-- TASK GOAL --
Write out the stretch of data below from its first line through the line containing "scientific name: Solanum angustifolium", reproducing every line without any change.
- - - - -
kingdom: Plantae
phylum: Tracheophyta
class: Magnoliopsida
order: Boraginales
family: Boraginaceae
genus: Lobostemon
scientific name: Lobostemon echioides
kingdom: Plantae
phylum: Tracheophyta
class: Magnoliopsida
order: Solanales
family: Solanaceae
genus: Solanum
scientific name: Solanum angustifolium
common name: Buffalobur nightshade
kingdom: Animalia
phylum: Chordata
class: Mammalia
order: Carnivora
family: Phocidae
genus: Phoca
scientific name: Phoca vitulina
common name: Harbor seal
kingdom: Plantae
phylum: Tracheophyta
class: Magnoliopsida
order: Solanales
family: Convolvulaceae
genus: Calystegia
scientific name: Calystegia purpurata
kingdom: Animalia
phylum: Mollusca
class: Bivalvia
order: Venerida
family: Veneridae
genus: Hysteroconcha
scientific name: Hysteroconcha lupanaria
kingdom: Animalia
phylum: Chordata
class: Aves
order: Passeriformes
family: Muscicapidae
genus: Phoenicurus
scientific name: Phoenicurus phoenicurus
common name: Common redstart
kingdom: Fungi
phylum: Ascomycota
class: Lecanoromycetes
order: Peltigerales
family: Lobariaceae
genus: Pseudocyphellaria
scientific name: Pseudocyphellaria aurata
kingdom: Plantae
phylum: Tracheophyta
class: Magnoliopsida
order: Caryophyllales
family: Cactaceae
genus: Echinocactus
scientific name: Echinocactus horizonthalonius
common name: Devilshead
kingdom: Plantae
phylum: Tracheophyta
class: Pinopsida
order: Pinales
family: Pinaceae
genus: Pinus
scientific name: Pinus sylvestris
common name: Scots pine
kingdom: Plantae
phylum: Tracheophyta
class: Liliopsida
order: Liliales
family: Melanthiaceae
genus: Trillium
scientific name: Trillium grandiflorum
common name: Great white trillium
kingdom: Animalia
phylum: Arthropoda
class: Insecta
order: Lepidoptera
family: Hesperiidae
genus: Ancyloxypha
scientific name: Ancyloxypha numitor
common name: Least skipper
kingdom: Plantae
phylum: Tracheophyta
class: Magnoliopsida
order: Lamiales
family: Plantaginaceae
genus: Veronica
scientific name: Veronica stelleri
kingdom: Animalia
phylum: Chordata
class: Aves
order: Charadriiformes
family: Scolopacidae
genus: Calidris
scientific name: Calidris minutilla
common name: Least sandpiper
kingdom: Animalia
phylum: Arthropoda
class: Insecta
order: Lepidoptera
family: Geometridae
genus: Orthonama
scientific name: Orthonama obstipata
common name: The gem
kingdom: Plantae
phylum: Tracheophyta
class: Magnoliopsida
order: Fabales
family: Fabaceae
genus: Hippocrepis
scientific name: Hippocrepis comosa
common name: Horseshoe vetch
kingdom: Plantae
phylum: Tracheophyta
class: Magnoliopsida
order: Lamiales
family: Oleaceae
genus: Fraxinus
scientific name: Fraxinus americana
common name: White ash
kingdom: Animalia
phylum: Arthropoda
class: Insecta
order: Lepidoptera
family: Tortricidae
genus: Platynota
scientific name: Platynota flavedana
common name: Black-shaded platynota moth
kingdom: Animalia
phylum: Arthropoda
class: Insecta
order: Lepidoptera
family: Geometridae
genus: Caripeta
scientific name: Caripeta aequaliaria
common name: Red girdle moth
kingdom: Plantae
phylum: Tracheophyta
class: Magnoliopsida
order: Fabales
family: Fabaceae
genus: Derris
- - - - -
-- EXPECTED ANSWER --
kingdom: Plantae
phylum: Tracheophyta
class: Magnoliopsida
order: Boraginales
family: Boraginaceae
genus: Lobostemon
scientific name: Lobostemon echioides
kingdom: Plantae
phylum: Tracheophyta
class: Magnoliopsida
order: Solanales
family: Solanaceae
genus: Solanum
scientific name: Solanum angustifolium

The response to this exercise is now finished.